CRT TVs had a considerable inrush current from the degaussing coils demagnetising the shadow mask, but that's all ancient history now. No significant inrush on a flat TV that I'm aware of.
I suspect that it's something that got lost in translation somewhere, and it's actually the maximum fusing, rather than the minimum, since most Sony TVs in the European area will be plugged in to the mains using an unfused plug into a socket supplied by a 10A MCB.
 
CRT TVs had a considerable inrush current from the degaussing coils demagnetising the shadow mask, but that's all ancient history now. No significant inrush on a flat TV that I'm aware of.
I suspect that it's something that got lost in translation somewhere, and it's actually the maximum fusing, rather than the minimum, since most Sony TVs in the European area will be plugged in to the mains using an unfused plug into a socket supplied by a 10A MCB.

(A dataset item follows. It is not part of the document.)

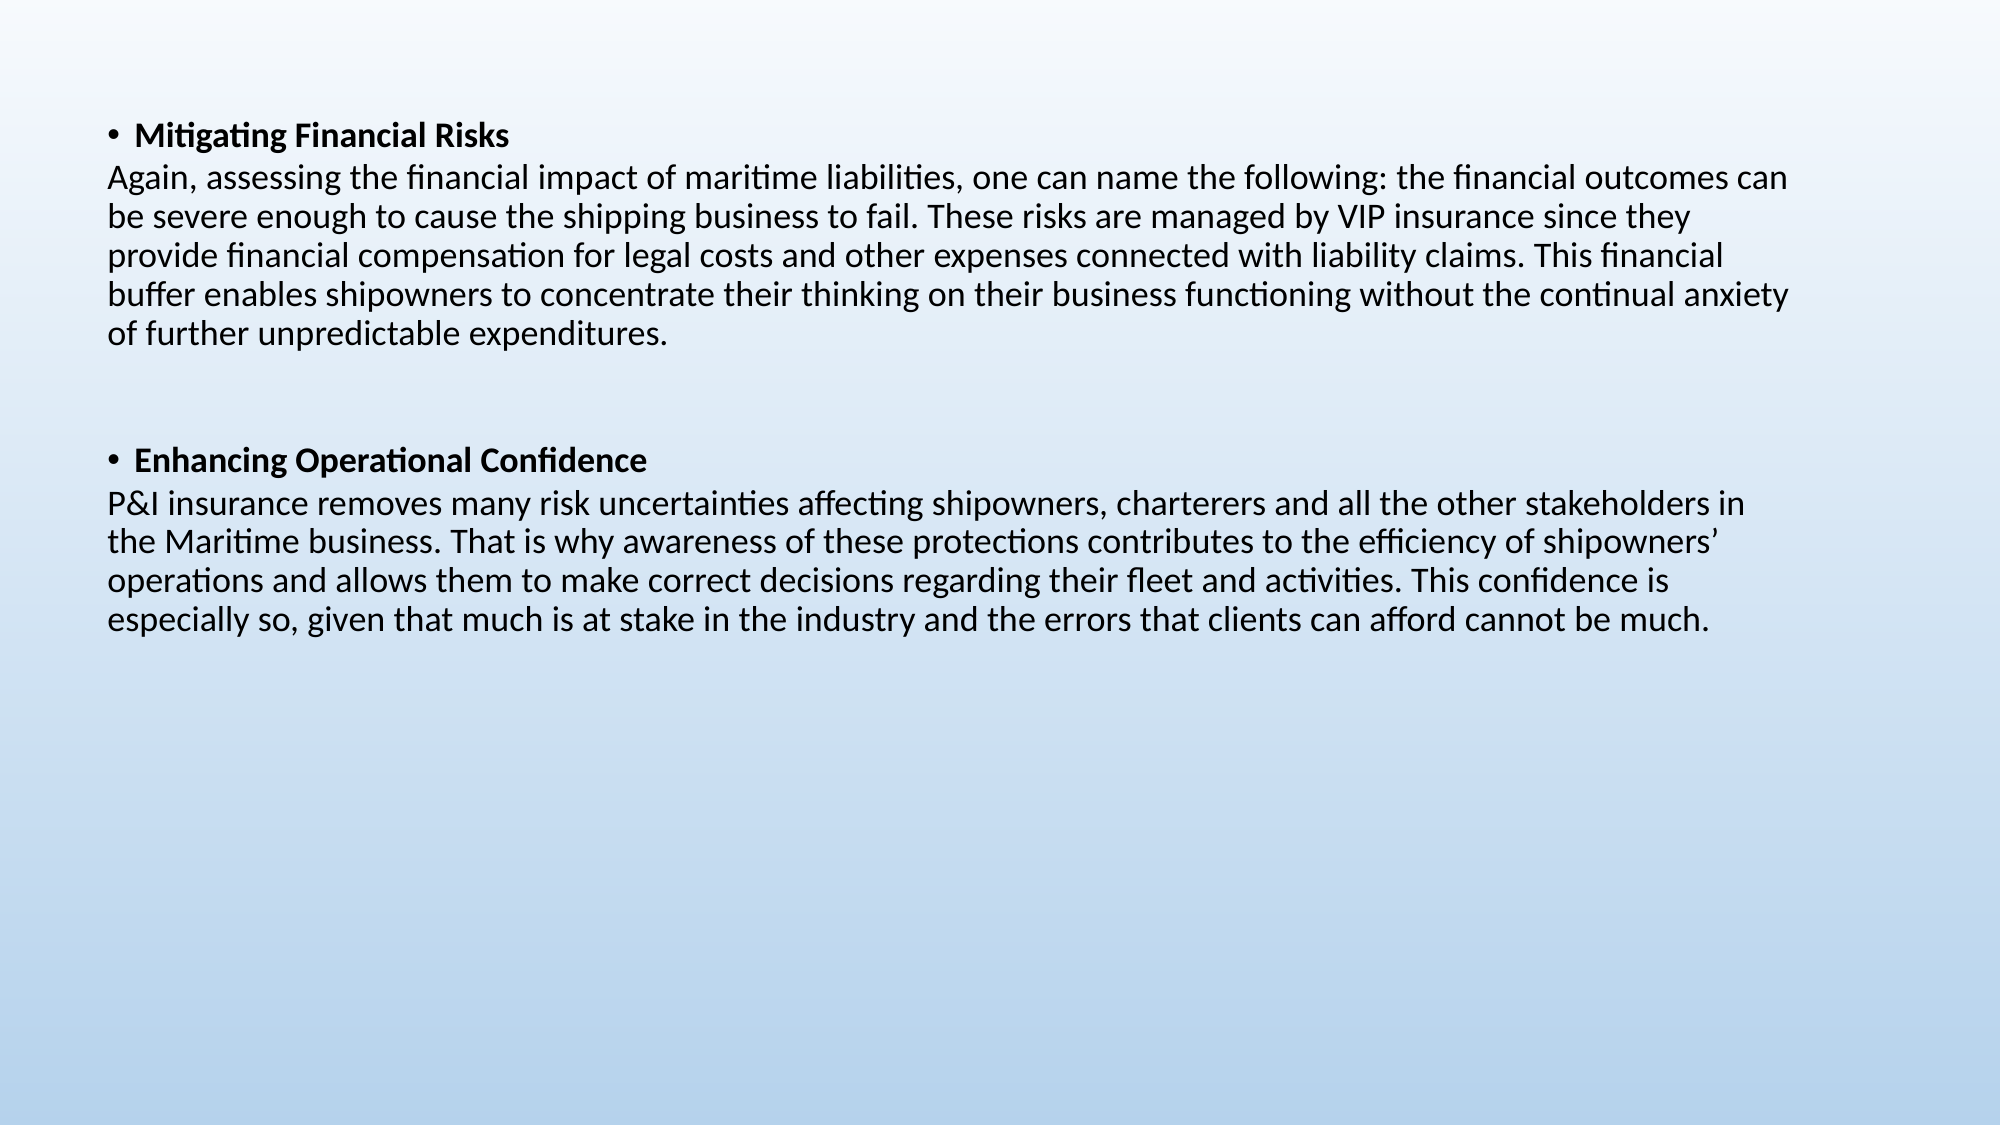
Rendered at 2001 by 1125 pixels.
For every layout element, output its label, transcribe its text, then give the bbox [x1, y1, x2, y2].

list Mitigating Financial Risks Again, assessing the financial impact of maritime liabilities, one can name the following: the financial outcomes can be severe enough to cause the shipping business to fail. These risks are managed by VIP insurance since they provide financial compensation for legal costs and other expenses connected with liability claims. This financial buffer enables shipowners to concentrate their thinking on their business functioning without the continual anxiety of further unpredictable expenditures. Enhancing Operational Confidence P&I insurance removes many risk uncertainties affecting shipowners, charterers and all the other stakeholders in the Maritime business. That is why awareness of these protections contributes to the efficiency of shipowners’ operations and allows them to make correct decisions regarding their fleet and activities. This confidence is especially so, given that much is at stake in the industry and the errors that clients can afford cannot be much. [92, 108, 1818, 823]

Thank you very much .do you think the 5 amp will be fine ,there's no heat coming from tv ive text the customer .I know the old plasmas used to heat up .a 10 amp fuse would run a washing machine probably indefinitely, plus its border line for flex.i did read that Sony tend to over rate there fuses as standard .
 
Yeh I know I'm 99 percent confident that there would never be an issue but its the customer that's causing me to stress ,he thinks his tv might blow up lol .its not the work that's stressful but people .thanks for your help
Fuse popping, is not fundamentally different as far as the tv is concerned to switching off the spur.

Anyway, isn’t that what a 6mm screw is for 😲😈😈😈
 
Fuse popping, is not fundamentally different as far as the tv is concerned to switching off the spur.

Anyway, isn’t that what a 6mm screw is for 😲😈😈😈
Yeh there would be an internal fuse any way.prob rated at 6 amps lol.no I would imagine it would be an a amp or so.it was just the customer was doing my head in when he checked and saw it should be a 10 amp as per manufacturers. You can't get 10 amp fuses off the shelf ,not near me anyway
 
Anyway, isn’t that what a 6mm screw is for 😲😈😈😈
I know this is meant as a joke, but it alludes to what I'm on about in my first post. All 'fusing' for the actual TV will be internal, in the form of electronic overload protection, special fusible resistors and maybe the odd glass fuse. The TVs are produced for multiple markets, and the only destination where the enclosed mains lead will have an internal fuse is the UK. It's there solely to protect the lead, since all other fusing s internal to the TV, provided the maximum external fusing is 10A.
You say the manufacturer's instructions say a 10A fuse in the plug. This will only be in the English instructions. If you have the usual multilingual instructions that you get these days (the inch thick booklet, where only ten pages are relevant), then it would be interesting to point Google translate at one of the other languages and see what that says.